- _Work item_
When you repeat the entries, reproduce each line exactly and omit every picture.

Before-and-after change data:
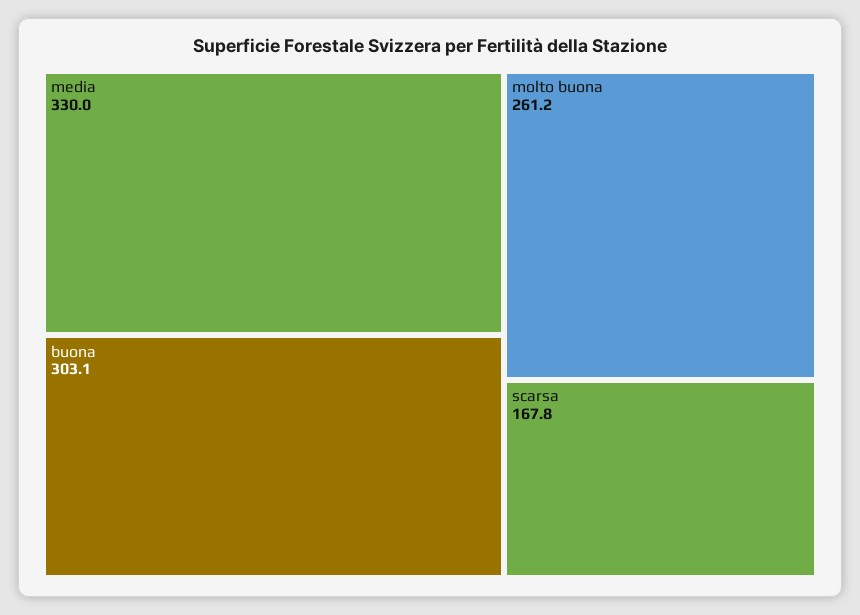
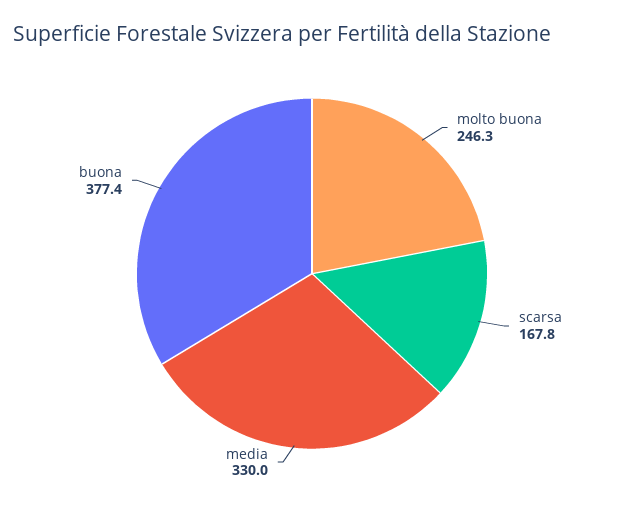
  {
    "media": 330,
-   "buona": 303.1,
+   "buona": 377.4,
-   "molto buona": 261.2,
+   "molto buona": 246.3,
    "scarsa": 167.8
  }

- _Response to the exercise_
  {
    "media": 330,
-   "buona": 303.1,
+   "buona": 377.4,
-   "molto buona": 261.2,
+   "molto buona": 246.3,
    "scarsa": 167.8
  }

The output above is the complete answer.